10 plaques de tempérélite empilées les unes sur les autres jusqu’à former un bloc épais de 30 mm incliné à 13° sur son présentoir d’aluminium microbillé. L’ensemble mesure 40 cm de hauteur sur 32 cm de largeur et pèse 6 kg 800 gr.


Sur 5 des 10 plaques est sérigraphiée, recto verso, une tête de champignon que sépare de son double inversé l’épaisseur du verre. Ainsi chaque plaque, présentée à la lumière, voit flotter sa tête dans un espace insitué, en léger bas-relief, le plan pictural se détachant du plan support.


Ces plaques intermédiaires ont une autre raison d’être : celle de séparer plus nettement les têtes empilées par un vide matériel de 3 mm. Ainsi s’accentue l’effet de feuilletage des contours où se laissent deviner, ciselées dans la masse, les 4 têtes occultées par celle placée sur le dessus de la pile. Cette première tête, seule visible, est rendue opaque par le fait de l’empilage et le gris du support aluminium qui arrête la lumière.


Frontalement :une tête et une seule, cachant les autres, opaque, pourrie de bleue. Et, dés que l’on bouge un peu, tête bordée de têtes, collection secrète que dénoncent les contours démultipliés comme échos dans l’épaisseur translucide. Tête posée mate sur un vide solide : ce bloc, miroir imparfait reflétant vaguement l’entour.


TESTA : objet à poser, comme il existe des lampes à poser, sur un dessus de cheminée, une console, une commode, n’importe quel plan horizontal en fait, piège à lumière offrant de multiples aspects, menus troubles perceptifs suivant l’angle d’incidence de l’œil à l’objet. Ainsi : les raies alternées vertes,claires ou foncées, des tranches ;les reflets erratiques des lettres, ombres décalées, fantômes pas nets, volatils ;la barre de lumière verte se glissant sous le bloc et l’allégeant ;l’aura plus claire cernant la tête par pénétration latérale du jour ou de la lumière artificielle. Ces phénomènes optiques apparaissent, s’imposent ou s’estompent, suivant que votre attention se focalise sur ceci ou cela : ils font vivre l’objet, présence en bloc ou perception fine.


Redondance voulue de TESTA sur tête, du lettrage sur le visuel.
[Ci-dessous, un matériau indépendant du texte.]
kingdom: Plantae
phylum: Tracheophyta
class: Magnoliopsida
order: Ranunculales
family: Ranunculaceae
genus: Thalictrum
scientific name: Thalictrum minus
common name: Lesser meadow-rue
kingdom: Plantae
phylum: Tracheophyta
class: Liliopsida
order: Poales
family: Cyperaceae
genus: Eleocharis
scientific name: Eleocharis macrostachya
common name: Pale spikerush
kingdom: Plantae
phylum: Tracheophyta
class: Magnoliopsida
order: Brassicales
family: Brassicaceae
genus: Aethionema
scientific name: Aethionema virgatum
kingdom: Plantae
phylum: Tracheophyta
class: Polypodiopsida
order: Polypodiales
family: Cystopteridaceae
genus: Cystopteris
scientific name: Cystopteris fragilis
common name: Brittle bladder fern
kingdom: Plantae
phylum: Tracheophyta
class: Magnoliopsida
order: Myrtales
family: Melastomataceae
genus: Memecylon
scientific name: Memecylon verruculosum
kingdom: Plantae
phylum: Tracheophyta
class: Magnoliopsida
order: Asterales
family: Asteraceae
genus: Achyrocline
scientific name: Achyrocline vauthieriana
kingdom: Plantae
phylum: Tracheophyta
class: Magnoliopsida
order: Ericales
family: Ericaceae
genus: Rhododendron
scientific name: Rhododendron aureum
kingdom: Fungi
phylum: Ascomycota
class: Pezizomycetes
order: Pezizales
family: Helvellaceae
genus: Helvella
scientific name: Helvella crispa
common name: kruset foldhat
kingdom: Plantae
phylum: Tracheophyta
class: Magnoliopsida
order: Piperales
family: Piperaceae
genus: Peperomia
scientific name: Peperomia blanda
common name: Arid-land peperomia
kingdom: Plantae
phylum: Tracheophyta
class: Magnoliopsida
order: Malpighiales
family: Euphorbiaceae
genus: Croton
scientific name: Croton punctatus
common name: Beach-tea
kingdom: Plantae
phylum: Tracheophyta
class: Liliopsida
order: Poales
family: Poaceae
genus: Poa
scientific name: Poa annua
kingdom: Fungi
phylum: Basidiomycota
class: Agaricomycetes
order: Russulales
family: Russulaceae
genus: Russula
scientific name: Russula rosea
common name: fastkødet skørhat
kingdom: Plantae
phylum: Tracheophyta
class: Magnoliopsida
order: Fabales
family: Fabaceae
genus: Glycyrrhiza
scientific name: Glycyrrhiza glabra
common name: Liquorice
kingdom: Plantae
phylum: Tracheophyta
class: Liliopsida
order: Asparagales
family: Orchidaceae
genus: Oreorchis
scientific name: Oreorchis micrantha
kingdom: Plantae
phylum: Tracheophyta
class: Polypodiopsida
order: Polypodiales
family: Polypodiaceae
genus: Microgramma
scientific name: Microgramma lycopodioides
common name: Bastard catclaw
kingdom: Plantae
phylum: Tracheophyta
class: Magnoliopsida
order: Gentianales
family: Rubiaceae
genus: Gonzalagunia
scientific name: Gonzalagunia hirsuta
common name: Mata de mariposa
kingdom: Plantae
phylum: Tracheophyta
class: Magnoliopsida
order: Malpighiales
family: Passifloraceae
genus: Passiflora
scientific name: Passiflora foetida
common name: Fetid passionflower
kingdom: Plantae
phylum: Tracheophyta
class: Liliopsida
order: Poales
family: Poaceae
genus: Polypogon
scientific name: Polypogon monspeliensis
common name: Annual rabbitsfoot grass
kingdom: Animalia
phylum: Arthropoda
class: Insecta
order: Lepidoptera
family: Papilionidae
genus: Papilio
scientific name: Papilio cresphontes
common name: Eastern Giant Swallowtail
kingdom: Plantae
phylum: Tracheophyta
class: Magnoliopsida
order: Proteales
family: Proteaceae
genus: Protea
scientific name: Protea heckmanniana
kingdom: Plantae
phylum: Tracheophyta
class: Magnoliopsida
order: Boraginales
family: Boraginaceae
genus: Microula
On voit bien que c’est une tête, pourquoi la nommer, en italien qui plus est ? Je pensais à Malatesta, ce chef guerrier vénitien, ce Condottiere. « Ceci n’est pas une pipe » (Magritte). « Ceci n’est pas une tête » (Croix).


Forme perdant sa lisibilité et son statut d’image par le simple jeu de l’accumulation (5 têtes par bloc donnent un TESTA), forme soumise aux aléas chromatiques des fractions (les 25 combinaisons possibles de recto positif sur verso négatif) que décline le tableau ci-dessous :


5 BLOCS               PLAQUES   1, 2, 3, 4, 5                      

TESTA BLEU          bleu/bleu      noir/bleu       gris/bleu       argent/bleu    or/bleu

TESTA NOIR          bleu/noir       noir/noir        gris/noir        argent/noir     or/noir

TESTA GRIS          bleu/gris         noir/gris        gris/gris        argent/noir      or/gris

TESTA ARGENT    bleu/argent   noir/argent    gris/argent  argent/argent  or/argent

TESTA OR              bleu/or           noir/or           gris/or          argent/or         or/or

TESTA BLEU étant la ligne combinatoire où tous les versos négatifs sont bleus, TESTA NOIR celle où tous les versos négatifs sont noirs, etc. Il est à noter que chaque bloc contient son monochrome (bleu/bleu, noir/noir, gris/gris, argent/argent, or/or).


Ni Pop ni Op, TESTA, née de l’appropriation d’un objet-tête existant par sa duplication sérigraphique, n’est rien d’autre que ce dont elle procède : lente saturation/dénaturation d’une image par la couleur – et que ce qu’elle donne à voir : non-image posée sur un non-fond, densité sourde, pure visibilité flottant sur un miroitement.


Deux feuilles transparentes – mode d’emploi et entretien – sont fixées sur le bloc au moyen des 2 goujons, films polyester ultra brillant où la typographie, double et de ce fait illisible, sérigraphiée dans la couleur de la ligne choisie, viendra se surimpressionner à TESTA, offrant une première vision, éphémère et lettriste, de la chose.